Unwell! Unwell was the word they had to use to the games mistress at school when they weren’t having showers because they had a period. Hilary saved the joke up to amuse Sheila. Then she was flooded with doubt; why had she followed this rude man so obediently? She should have at least questioned him, asked him where Sheila was and what was wrong with her. Sheila had told her to wait, whatever happened, at the bus station. She opened her mouth to protest to him, to demand that he explain to her, and take a turn carrying the case.

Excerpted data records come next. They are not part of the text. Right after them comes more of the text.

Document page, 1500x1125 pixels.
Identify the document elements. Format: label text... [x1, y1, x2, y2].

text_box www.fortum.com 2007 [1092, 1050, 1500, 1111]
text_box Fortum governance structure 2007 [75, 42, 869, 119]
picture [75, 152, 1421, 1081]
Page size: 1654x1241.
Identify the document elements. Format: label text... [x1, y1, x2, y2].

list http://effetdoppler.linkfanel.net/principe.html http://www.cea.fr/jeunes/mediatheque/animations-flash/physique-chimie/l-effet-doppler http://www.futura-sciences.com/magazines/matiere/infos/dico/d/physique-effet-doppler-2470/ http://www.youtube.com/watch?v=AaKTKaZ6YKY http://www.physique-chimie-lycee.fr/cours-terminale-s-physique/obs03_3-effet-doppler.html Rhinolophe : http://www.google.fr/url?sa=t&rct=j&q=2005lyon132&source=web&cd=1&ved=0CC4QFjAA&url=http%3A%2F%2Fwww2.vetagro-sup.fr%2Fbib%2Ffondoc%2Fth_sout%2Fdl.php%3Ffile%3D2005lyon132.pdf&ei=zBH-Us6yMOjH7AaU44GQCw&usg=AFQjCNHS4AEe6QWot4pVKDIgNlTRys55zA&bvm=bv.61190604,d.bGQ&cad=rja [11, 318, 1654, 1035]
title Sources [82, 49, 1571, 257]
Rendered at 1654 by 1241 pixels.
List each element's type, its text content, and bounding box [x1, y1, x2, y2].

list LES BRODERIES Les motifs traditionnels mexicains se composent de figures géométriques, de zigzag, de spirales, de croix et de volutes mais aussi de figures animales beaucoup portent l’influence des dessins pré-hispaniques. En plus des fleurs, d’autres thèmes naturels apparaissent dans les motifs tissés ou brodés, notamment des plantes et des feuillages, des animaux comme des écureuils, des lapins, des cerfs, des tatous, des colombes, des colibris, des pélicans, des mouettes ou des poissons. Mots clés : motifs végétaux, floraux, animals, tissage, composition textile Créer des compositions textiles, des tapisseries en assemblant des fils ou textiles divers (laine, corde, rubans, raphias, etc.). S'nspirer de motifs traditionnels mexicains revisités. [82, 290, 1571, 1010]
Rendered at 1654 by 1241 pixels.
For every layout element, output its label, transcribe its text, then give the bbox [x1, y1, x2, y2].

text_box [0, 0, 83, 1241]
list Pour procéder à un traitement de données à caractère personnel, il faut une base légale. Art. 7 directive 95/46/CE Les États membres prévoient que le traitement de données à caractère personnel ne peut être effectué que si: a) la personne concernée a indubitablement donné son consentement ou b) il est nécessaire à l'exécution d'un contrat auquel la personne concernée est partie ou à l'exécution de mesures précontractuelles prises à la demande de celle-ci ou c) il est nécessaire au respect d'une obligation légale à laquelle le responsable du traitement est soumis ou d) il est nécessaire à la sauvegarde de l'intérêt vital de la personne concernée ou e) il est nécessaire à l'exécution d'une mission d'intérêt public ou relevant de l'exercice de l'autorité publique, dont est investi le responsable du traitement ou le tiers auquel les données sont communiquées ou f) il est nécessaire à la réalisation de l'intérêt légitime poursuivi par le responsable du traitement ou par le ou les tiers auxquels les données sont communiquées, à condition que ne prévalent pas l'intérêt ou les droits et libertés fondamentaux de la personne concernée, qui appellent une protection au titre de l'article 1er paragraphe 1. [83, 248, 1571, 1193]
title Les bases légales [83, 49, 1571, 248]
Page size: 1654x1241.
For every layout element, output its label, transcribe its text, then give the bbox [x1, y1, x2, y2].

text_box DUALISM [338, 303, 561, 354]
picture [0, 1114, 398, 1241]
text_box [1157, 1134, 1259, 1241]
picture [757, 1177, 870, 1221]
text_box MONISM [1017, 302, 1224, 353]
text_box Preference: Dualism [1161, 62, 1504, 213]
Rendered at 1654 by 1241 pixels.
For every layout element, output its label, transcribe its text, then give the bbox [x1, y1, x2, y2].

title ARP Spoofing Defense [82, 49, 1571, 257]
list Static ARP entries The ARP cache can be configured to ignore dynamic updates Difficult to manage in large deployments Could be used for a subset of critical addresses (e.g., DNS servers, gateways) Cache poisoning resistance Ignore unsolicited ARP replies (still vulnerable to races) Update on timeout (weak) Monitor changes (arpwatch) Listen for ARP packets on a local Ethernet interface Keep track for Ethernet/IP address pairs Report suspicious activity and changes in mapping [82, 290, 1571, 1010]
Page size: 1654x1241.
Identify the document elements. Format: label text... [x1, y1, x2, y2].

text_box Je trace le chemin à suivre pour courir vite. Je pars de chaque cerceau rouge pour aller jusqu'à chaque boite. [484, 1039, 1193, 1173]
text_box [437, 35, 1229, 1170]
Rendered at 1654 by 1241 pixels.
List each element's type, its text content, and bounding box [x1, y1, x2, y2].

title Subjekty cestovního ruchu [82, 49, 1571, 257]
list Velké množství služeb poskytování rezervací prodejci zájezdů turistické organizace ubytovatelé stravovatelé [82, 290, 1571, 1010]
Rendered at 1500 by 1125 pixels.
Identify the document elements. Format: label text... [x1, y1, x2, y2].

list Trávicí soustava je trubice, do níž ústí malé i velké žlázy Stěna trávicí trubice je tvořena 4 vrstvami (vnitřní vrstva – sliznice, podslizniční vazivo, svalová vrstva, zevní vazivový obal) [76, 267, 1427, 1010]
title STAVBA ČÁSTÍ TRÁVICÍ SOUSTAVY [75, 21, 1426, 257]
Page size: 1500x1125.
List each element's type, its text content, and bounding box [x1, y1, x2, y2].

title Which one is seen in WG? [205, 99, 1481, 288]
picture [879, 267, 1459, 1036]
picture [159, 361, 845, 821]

Then stubbornly she closed it again. She knew what a squeak would come out of it if she tried to attract his attention while she was struggling along like this. And if she put the case down and stopped she was afraid he’d go on without noticing she was no longer behind him, and then she would be truly lost in an unknown city, with nowhere to spend the night, and certainly not enough money to pay for anywhere. She could perhaps have hired a taxi to take her to Sheila’s hall of residence, although she wasn’t sure what that would cost either. She had never been in a taxi in her life, and would never have the courage to try and signal to one. And what if Sheila wasn’t at the hall of residence?